**Work to complete**
Each entry below is to be written out exactly, and the pictures are to be left out.

**Record extracts**
-=-=-
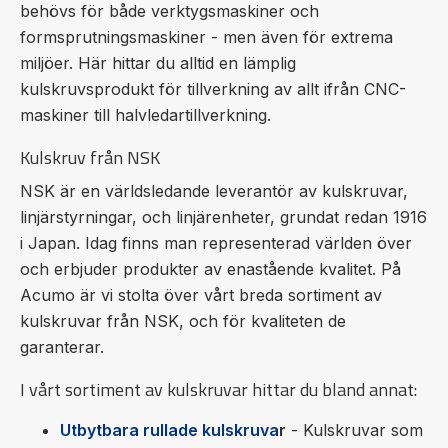
behövs för både verktygsmaskiner och
formsprutningsmaskiner - men även för extrema
miljöer. Här hittar du alltid en lämplig
kulskruvsprodukt för tillverkning av allt ifrån CNC-
maskiner till halvledartillverkning.
Kulskruv från NSK
NSK är en världsledande leverantör av kulskruvar,
linjärstyrningar, och linjärenheter, grundat redan 1916
i Japan. Idag finns man representerad världen över
och erbjuder produkter av enastående kvalitet. På
Acumo är vi stolta över vårt breda sortiment av
kulskruvar från NSK, och för kvaliteten de
garanterar.
I vårt sortiment av kulskruvar hittar du bland annat:
Utbytbara rullade kulskruva
r
- Kulskruvar som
-=-=-
**Response below**
behövs för både verktygsmaskiner och
formsprutningsmaskiner - men även för extrema
miljöer. Här hittar du alltid en lämplig
kulskruvsprodukt för tillverkning av allt ifrån CNC-
maskiner till halvledartillverkning.
Kulskruv från NSK
NSK är en världsledande leverantör av kulskruvar,
linjärstyrningar, och linjärenheter, grundat redan 1916
i Japan. Idag finns man representerad världen över
och erbjuder produkter av enastående kvalitet. På
Acumo är vi stolta över vårt breda sortiment av
kulskruvar från NSK, och för kvaliteten de
garanterar.
I vårt sortiment av kulskruvar hittar du bland annat:
Utbytbara rullade kulskruva
r
- Kulskruvar som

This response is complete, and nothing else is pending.